Com um sorriso forçado, ela olhou para Alex e bocejou, tentando parecer a mesma de sempre.

— Como você consegue ter energia até de manhã? Eu mal consigo ter vontade de levantar da cama.

— Eu perguntei a mesma coisa pra ela. — Athert, que estava sentando no pé da cama, olhou para ela por cima do ombro. — Mas você realmente dorme muito.

— Ah… calem a boca! — Ela disse, pegando o travesseiro em que deitara e afundando o rosto na maciez torpe do paraíso dos cordeiros, do qual foi rapidamente banida pelas mãos fortes da ferreira, que puxou-o para baixo pela fronha. Nessa hora, Emma portava uma expressão de raiva um tanto infantil.

— Você não pode dormir de novo, nós temos que conversar com o Gileon sobre a missão que ele nos deu ontem. — Alex afirmou, dando um sorriso caloroso para tentar conquistar o interesse da garota.

— Se fosse algo tão importante ele teria nos falado ontem de noite antes de encher a cara com o Athert naquele bar.

— Você vai falar do bar para sempre, não vai?

— Com certeza.

Antes que qualquer outra palavra pudesse ser dita, a grande porta ornamentada do quarto se abriu, revelando metade do corpo de Damian, que se esgueirou pela estrutura até se apoiar com uma das mãos na maçaneta e a outra na madeira de lei.

— Não quero bancar o chato, mas o Senhor Gilbert está esperando. Se puderem se apressar, eu e ele agradeceríamos. — Saiu do quarto logo depois, batendo a porta atrás dele.

Sabendo que não podia enrolar e que a responsabilidade chamava, Emma suspirou e afastou Alex da cama para que pudesse se levantar de vez.
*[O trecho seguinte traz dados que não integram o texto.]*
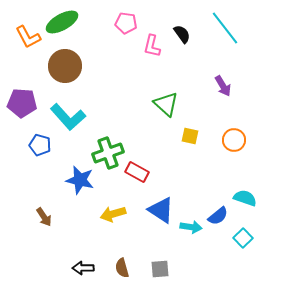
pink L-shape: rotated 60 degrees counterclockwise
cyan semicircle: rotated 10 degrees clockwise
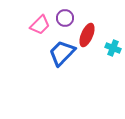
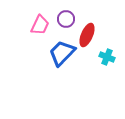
purple circle: moved 1 px right, 1 px down
pink trapezoid: rotated 20 degrees counterclockwise
cyan cross: moved 6 px left, 9 px down
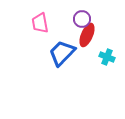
purple circle: moved 16 px right
pink trapezoid: moved 2 px up; rotated 145 degrees clockwise
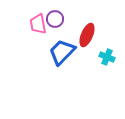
purple circle: moved 27 px left
pink trapezoid: moved 2 px left, 1 px down
blue trapezoid: moved 1 px up
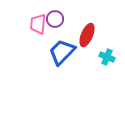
pink trapezoid: rotated 15 degrees clockwise
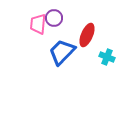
purple circle: moved 1 px left, 1 px up
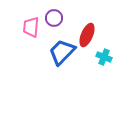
pink trapezoid: moved 7 px left, 3 px down
cyan cross: moved 3 px left
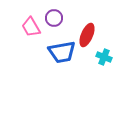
pink trapezoid: rotated 35 degrees counterclockwise
blue trapezoid: rotated 144 degrees counterclockwise
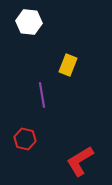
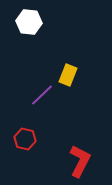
yellow rectangle: moved 10 px down
purple line: rotated 55 degrees clockwise
red L-shape: rotated 148 degrees clockwise
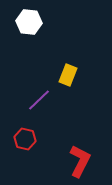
purple line: moved 3 px left, 5 px down
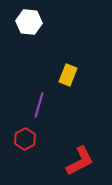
purple line: moved 5 px down; rotated 30 degrees counterclockwise
red hexagon: rotated 20 degrees clockwise
red L-shape: rotated 36 degrees clockwise
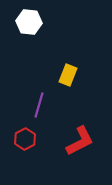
red L-shape: moved 20 px up
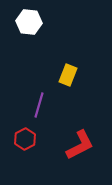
red L-shape: moved 4 px down
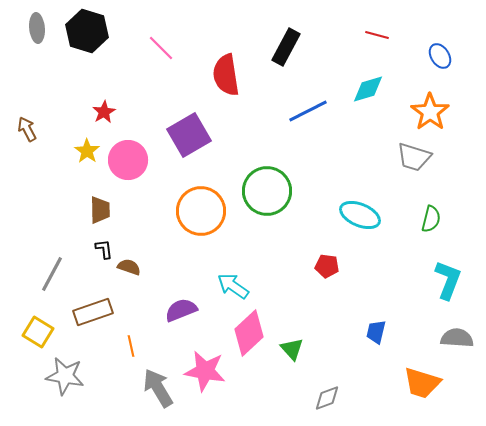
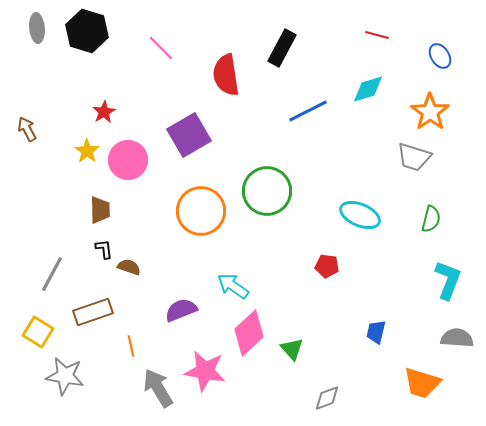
black rectangle: moved 4 px left, 1 px down
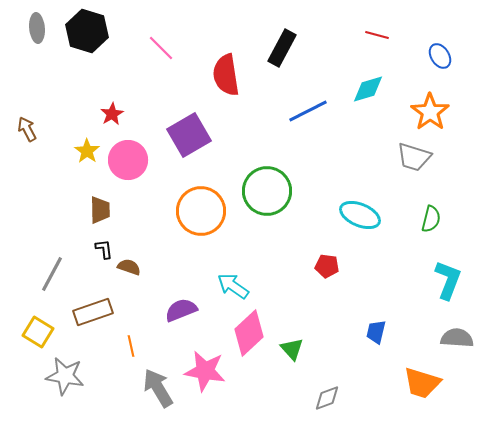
red star: moved 8 px right, 2 px down
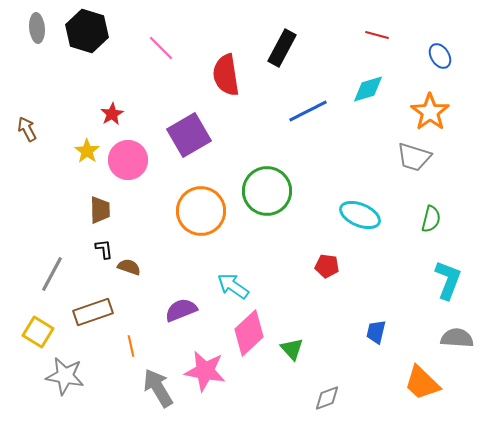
orange trapezoid: rotated 27 degrees clockwise
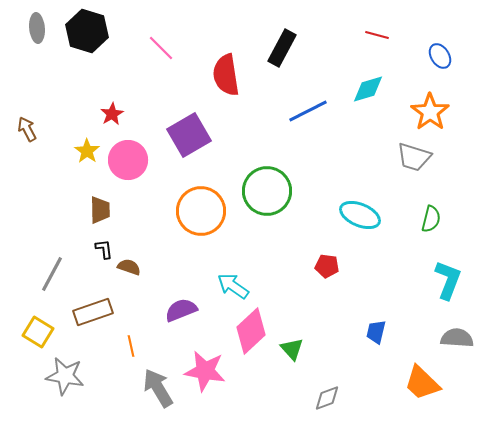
pink diamond: moved 2 px right, 2 px up
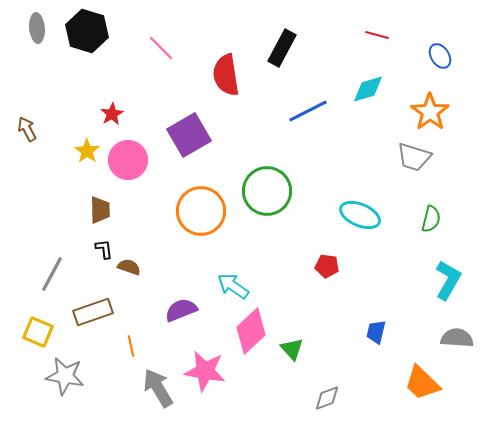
cyan L-shape: rotated 9 degrees clockwise
yellow square: rotated 8 degrees counterclockwise
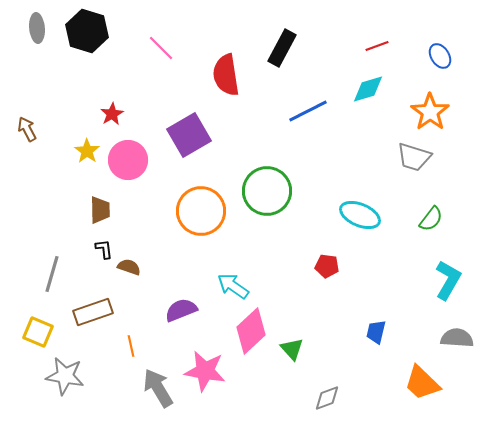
red line: moved 11 px down; rotated 35 degrees counterclockwise
green semicircle: rotated 24 degrees clockwise
gray line: rotated 12 degrees counterclockwise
— Se você puder sair, Athert, eu ficaria agradecida. — Apesar de pedir, sua voz continha um tom autoritário, e a expressão em seu rosto enfatizava ainda mais o que ela queria dizer.

— A-Ah! Claro, o que eu estava pensando? — disse, saindo do quarto apressadamente para esconder as suas bochechas carmesim.

Do lado de fora, ele encontrou Damian encostado em uma parede não muito distante da porta. O mordomo lançou-lhe um olhar rápido e indiferente, logo voltando a sua atenção para o nada. De certa forma, o sacerdote se irritou com a atitude do assistente de Gileon, resolvendo conversar com ele por uma intuição que surgiu naquele instante.

O desertor caminhou até perto do empregado até ficar ao seu lado, encostando-se na parede quase que da mesma forma que ele.

— Você costuma ser assim sempre?

— Assim como?

— Neutro, parece que não quer se apegar à nada.

— Guardar emoções para coisas que não vão ficar comigo é como deixar algum doce fora da geladeira em um dia de sol. Você nutre esperanças de que aquele sabor açucarado vai permanecer, mas o fim é sempre amargo e cheio de angústia.

— Então por que se apega ao Gileon? Você não tem certeza se ele vai estar com você para sempre.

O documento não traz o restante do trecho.